SUPPLIED PASSAGE:

Pune holds the highest rental of INR 31/sq ft/month driven by strong demand from 3PL, automotive, engineering and manufacturing sectors. The city recorded a significant 34 per cent increase on a half-yearly basis and 13 per cent YoY driven primarily by high-value transactions in key submarkets like Khed and Chakan. Limited availability of land has led to an increase in land prices, pushing up overall transaction values.
On the other hand, Mumbai witnessed the lowest rentals of INR 18/sq ft/month. While rentals increased by two per cent in H1 2025 compared to H2 2024, they declined by two per cent over the same period a year ago. The overall stability in rentals can be attributed to balanced demand-supply dynamics, supported by supply additions.
Rentals in Hyderabad remained steady at INR 19/sq ft/month in H1 2025 with a modest annual increase of one per cent. Conversely, Bengaluru recorded an annual decline of five per cent despite a significant increase in demand, reaching INR 19/sq ft/month. Rentals in Chennai stood at INR 25/sq ft/month in H1 2025, witnessing a half-yearly increase of three per cent and an annual rise of two per cent.
Rentals in the NCR region contracted significantly by 10 per cent annually and four per cent over H2 2024, reaching INR 21/sq ft/month in H1 2025. This decline could be attributed to a large share of leasing, around 60 per cent, recorded at rates below the city’s average rent.
Rental value in Kolkata is at INR 21/sq ft/month, showcasing a muted half-yearly decline of one per cent but an annual growth of eight per cent despite limited absorption activities.

SOURCE DATA:
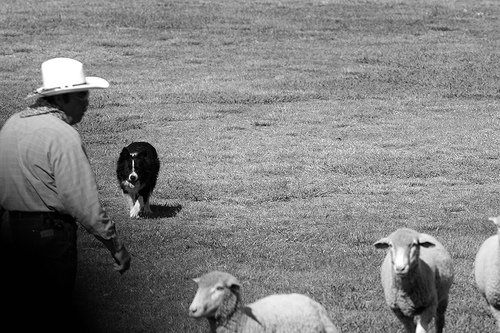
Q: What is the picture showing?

SET OF TASKS:
1. Repeat word for word everything in the passage on city rentals from "Rentals in Hyderabad" down to "city’s average rent.".
2. Write what comes next in the passage on city rentals, starting after its final sentence.

REPLIES:
1.
Rentals in Hyderabad remained steady at INR 19/sq ft/month in H1 2025 with a modest annual increase of one per cent. Conversely, Bengaluru recorded an annual decline of five per cent despite a significant increase in demand, reaching INR 19/sq ft/month. Rentals in Chennai stood at INR 25/sq ft/month in H1 2025, witnessing a half-yearly increase of three per cent and an annual rise of two per cent.
Rentals in the NCR region contracted significantly by 10 per cent annually and four per cent over H2 2024, reaching INR 21/sq ft/month in H1 2025. This decline could be attributed to a large share of leasing, around 60 per cent, recorded at rates below the city’s average rent.

2.
City-wise Rental Value

Source: Vestian Research
Despite a significant growth in absorption and rentals, investments dropped sharply to $32 million in H1 2025, marking a steep 98 per cent annual decline. Its share in total investment also reduced from 42 per cent in H1 2024 to a mere 1 per cent.
This substantial downturn indicates a combination of factors influencing investor sentiment, including a strategic shift toward asset-light models, cautious investor behaviour amid global economic uncertainties and rising operational costs.
Institutional Investment

Source: Vestian Research

Shrinivas Rao, FRICS, CEO, Vestian, said, “While the first half of 2025 witnessed a dip in investment, strong demand across key markets, the expansion of multimodal logistics infrastructure and an emphasis on sustainable and tech-enabled solutions signal long-term growth. Strategic initiatives under the Gati Shakti plan and increasing traction in Tier 2 and 3 cities are expected to drive the next wave of growth in the sector.”